NSB BPO Solutions Q1 FY26 IPO – Call Centers, Chana Dal, and a 34× P/E? ☎️🍚
1. At a Glance
NSB BPO Solutions, the Bhopal-based “jack of all trades” BPO+FMCG trader, is hitting BSE SME with a ₹77.9 crore fresh issue. Price band ₹140–147. Retail ticket: a whopping ₹2.94 lakh for the smallest lot (2,000 shares). FY25 revenue grew 8% to ₹139 crore, but PAT jumped 79% to ₹8.5 crore—either cost-cutting magic or “Excel sheet yoga.” Promoter stake falls from 45.8% to 33.6%. And yes, they do customer care calls and sell dal. Truly, “All-in-One BPO ki Dukaan.”
2. Introduction
Imagine this pitch: “Sir, we will handle your customer’s telecom complaint… and also deliver sugar, rice, and dry fruits to your warehouse.” Confused? Same.
That’s NSB BPO—founded in 2005, grown into a curious hybrid: part voice call center, part back-office processor, part FMCG trader. Basically, a company where a telecaller can log off from chasing credit card bills and help dispatch chana dal in the same shift.
IPO comes at a time when Indian outsourcing is booming again (AI hasn’t killed call centers yet), and SME markets are hungry for stories with some buzz. But at 34× post-issue P/E, is this a growth story or just “telemarketing hype”?
3. Business Model – WTF Do They Even Do?
NSB’s business has four pillars:
Voice Business Call Centre – Inbound, outbound, collections, grievances, telesales. Classic “Hello Sir, I’m calling from your bank” operations.
Payroll Management – Recruitment, onboarding, leave, compliance. HR outsourcing without the HR drama.
FMCG Trading – Dal, rice, sugar, dry fruits, vegetables. Yes, BPO also means “Basmati Procurement Organization” here.
USP: Diversification. Joke: Diversified to the point of confusion. Investors love focus; this company sells both “customer service” and “kaju katli.”
4. Financials Overview
Source table
Metric
FY25
FY24
YoY %
FY23
Revenue
₹138.5 Cr
₹128.3 Cr
+8%
₹285.2 Cr
EBITDA
₹18.9 Cr
₹13.0 Cr
+45%
₹8.1 Cr
PAT
₹8.5 Cr
₹4.8 Cr
+79%
₹2.2 Cr
EPS (₹)
5.82 (Pre) / 4.27 (Post)
3.25
+79%
1.50
⚡ Commentary: FY23 revenue was ₹285 Cr, then halved to ~₹130 Cr. Either they dropped a massive client or FMCG trading collapsed. The IPO RHP blames “restructuring.” Investors call it “volatility.”

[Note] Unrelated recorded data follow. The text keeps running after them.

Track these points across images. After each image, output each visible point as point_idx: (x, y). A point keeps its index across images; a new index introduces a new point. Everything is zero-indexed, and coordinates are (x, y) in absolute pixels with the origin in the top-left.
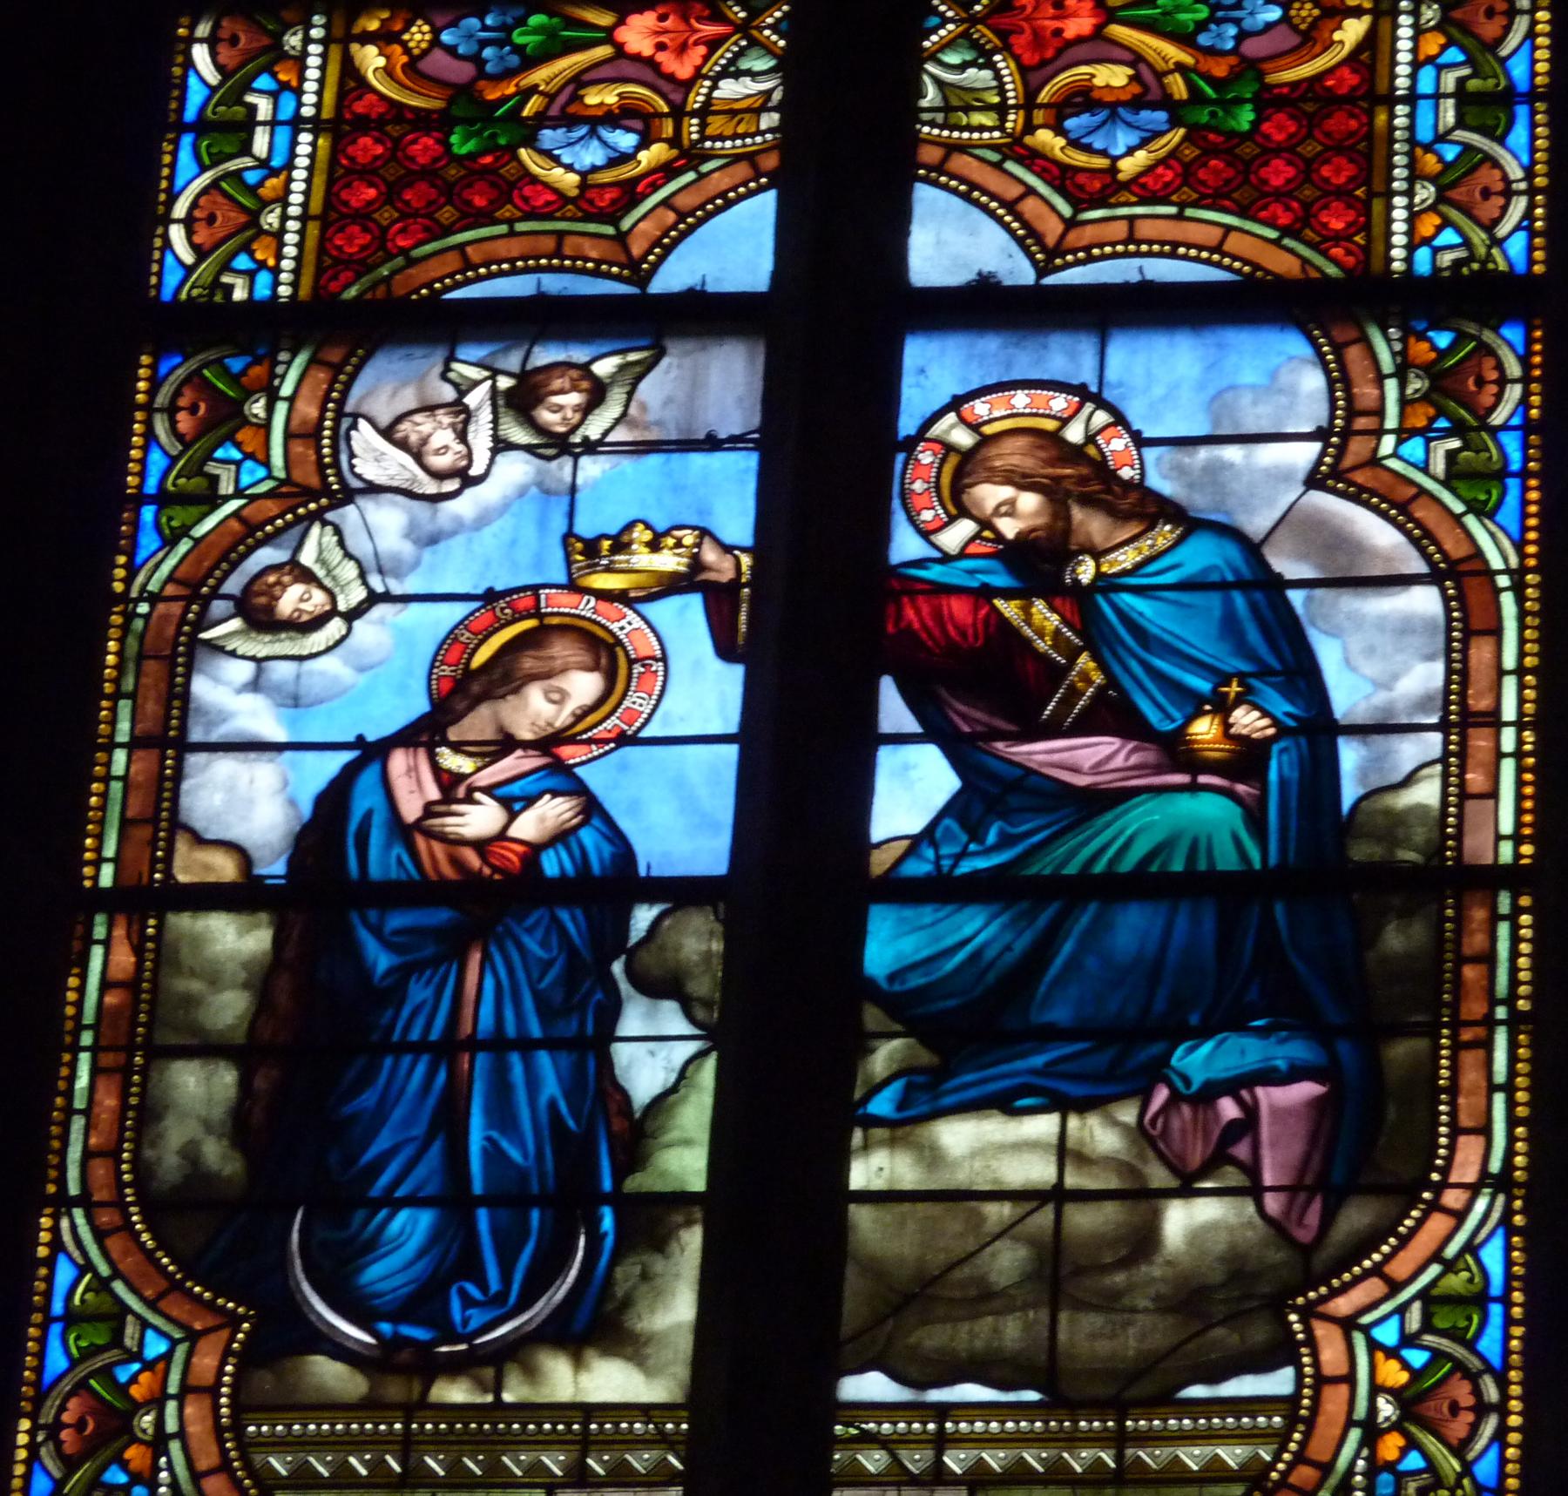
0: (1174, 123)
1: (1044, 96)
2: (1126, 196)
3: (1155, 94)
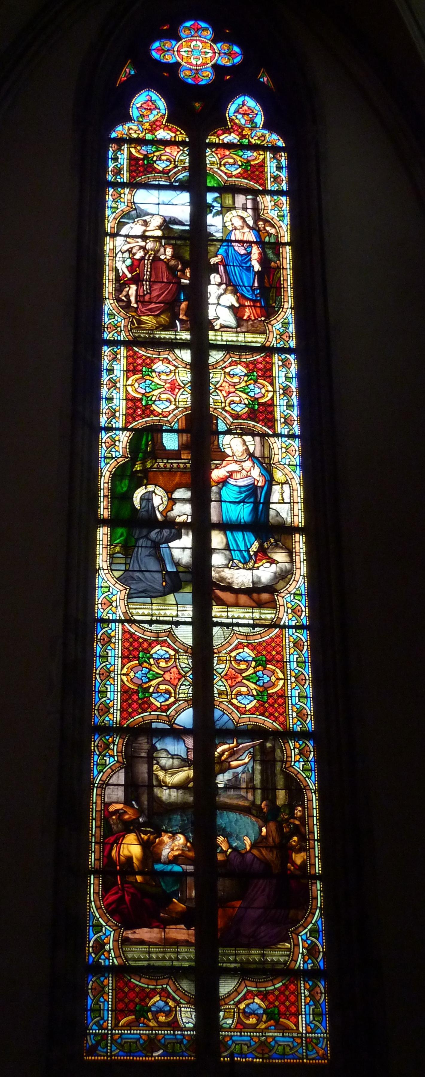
0: (255, 699)
1: (234, 693)
2: (248, 713)
3: (251, 694)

5. Valuation Discussion – Fair Value Range
P/E Method
EPS (Post): ₹4.27
Apply 18–25× (SME BPO peer range)
Range: ₹77–107
EV/EBITDA
EBITDA: ₹18.9 Cr
EV multiple: 8–10×
Range: ₹96–120
DCF
Assume 15% growth, 12% discount
Range: ₹90–110
🎯 Fair Value Range: ₹77–120 per share. IPO Price Band ₹140–147 = well above fair range.
Disclaimer: This fair value range is for educational purposes only and is not investment advice.